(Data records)

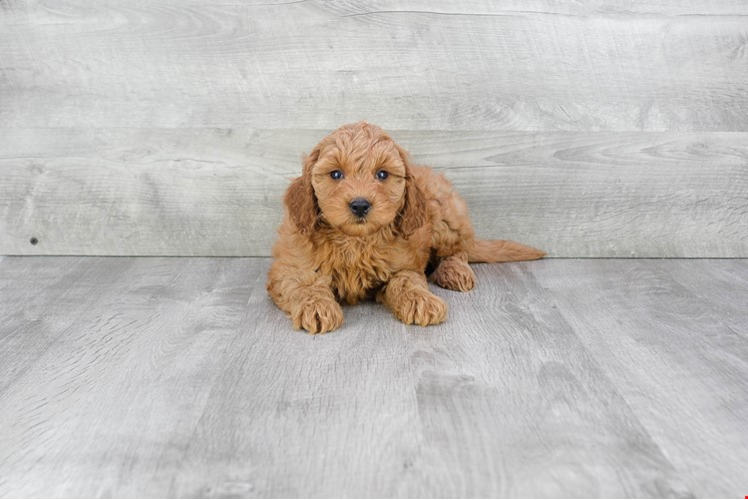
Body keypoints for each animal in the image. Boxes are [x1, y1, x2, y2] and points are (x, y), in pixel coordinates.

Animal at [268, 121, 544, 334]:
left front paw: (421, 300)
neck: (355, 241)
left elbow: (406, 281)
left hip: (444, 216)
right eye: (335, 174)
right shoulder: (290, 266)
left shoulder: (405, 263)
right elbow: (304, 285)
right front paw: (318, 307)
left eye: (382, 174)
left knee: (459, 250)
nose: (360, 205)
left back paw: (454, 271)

...

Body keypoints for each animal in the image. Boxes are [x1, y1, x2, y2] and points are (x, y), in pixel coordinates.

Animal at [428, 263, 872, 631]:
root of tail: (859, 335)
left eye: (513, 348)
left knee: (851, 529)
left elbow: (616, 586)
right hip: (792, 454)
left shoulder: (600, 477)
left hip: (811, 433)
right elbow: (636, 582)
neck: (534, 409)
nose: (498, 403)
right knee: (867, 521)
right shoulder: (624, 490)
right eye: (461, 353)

WHAT TO DO ▸
Retype the portion of the data above that starts on the line with "neck: (355, 241)" and finishes on the line with "left back paw: (454, 271)", including both of those lines.

ANSWER FOR THIS EXERCISE ▸
neck: (355, 241)
left elbow: (406, 281)
left hip: (444, 216)
right eye: (335, 174)
right shoulder: (290, 266)
left shoulder: (405, 263)
right elbow: (304, 285)
right front paw: (318, 307)
left eye: (382, 174)
left knee: (459, 250)
nose: (360, 205)
left back paw: (454, 271)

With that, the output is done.